Shireen Abu Akleh’s killing: "The conclusions of the American report are opaque and incomprehensible"
After supervising a forensic analysis of the bullet that killed Palestinian-American journalist Shireen Abu Akleh and analysing information provided by the Israel Defence Forces and Palestinian Authority, the Jerusalem-based US Security Coordinator (USSC) failed to reach any clear findings about her death. Reporters Without Borders (RSF) deplores the vague conclusions and calls for more transparency.
“The USSC found no reason to believe that this was intentional but rather the result of tragic circumstances during an IDF-led military operation against factions of Palestinian Islamic Jihad,” the US State Department said on 4 July after the bullet provided by the Palestinian Authority was examined under USSC supervision in a forensic laboratory in Israel.
“The US State Department has issued a statement whose conclusions are incomprehensible, especially as the investigation was carried out on the quiet and its details have not been released,” RSF secretary-general Christophe Deloire said. “The competent US authorities must release all of the investigation’s evidence. We will continue to campaign for justice for Shireen Abu Akleh.”
The US State Department said, “an extremely detailed forensic analysis” was carried out by Israeli ballistic experts in the presence of “independent, third-party examiners, as part of a process overseen by the US Security Coordinator.” This statement, issued during the US national holiday, was not accompanied by the publication of any expert report.
The IDF went further, saying: “The physical condition of the bullet and the quality of the characteristics on it do not enable a ballistic examination to conclusively determine whether or not the bullet was fired from the weapon which was examined.” The IDF previously said on 19 May that they had identified the gun that fired the shot, and questioned the soldier who fired it, but could reach no firm conclusions until the Palestinians handed over the bullet.

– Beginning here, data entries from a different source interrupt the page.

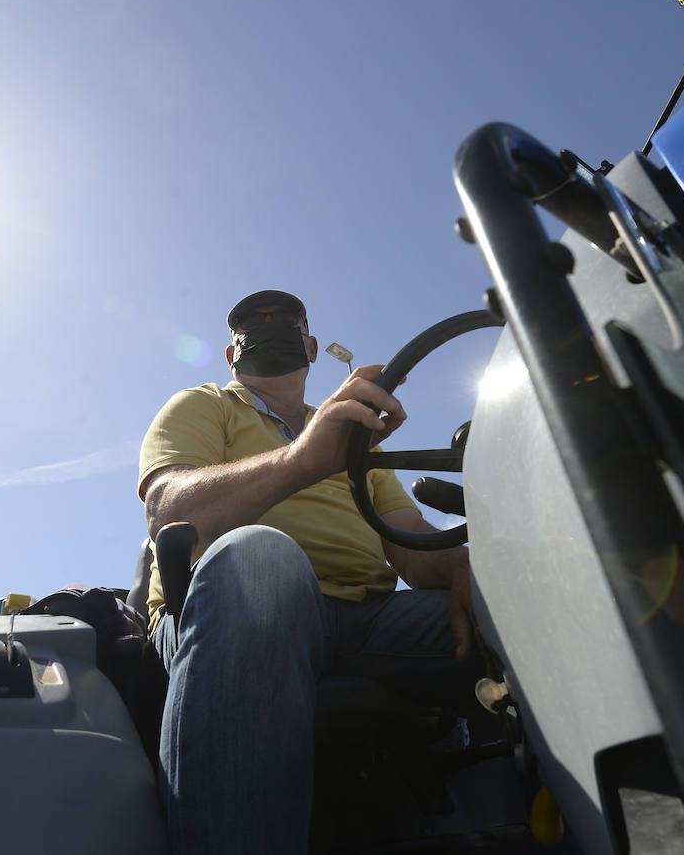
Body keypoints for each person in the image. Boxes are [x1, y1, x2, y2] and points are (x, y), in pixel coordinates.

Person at [137, 289, 483, 855]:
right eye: (254, 324)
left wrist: (468, 562)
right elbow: (171, 510)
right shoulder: (205, 406)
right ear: (231, 355)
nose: (270, 329)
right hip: (224, 611)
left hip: (368, 619)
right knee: (259, 557)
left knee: (516, 600)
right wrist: (305, 459)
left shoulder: (354, 437)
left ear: (313, 348)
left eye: (286, 323)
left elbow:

The Abu Akleh family said the US statement offered nothing more than “cold comfort” while B’Tselem, the Israeli NGO that had contradicted IDF claims about the Palestinian origin of the shot from the very outset, called it a “whitewash.”
The UN Human Rights Office said on 24 June: “All information we have gathered [...] is consistent with the finding that the shots that killed Abu Akleh and injured her colleague Ali Sammoudi came from Israeli Security Forces and not from indiscriminate firing by armed Palestinians, as initially claimed by Israeli authorities.”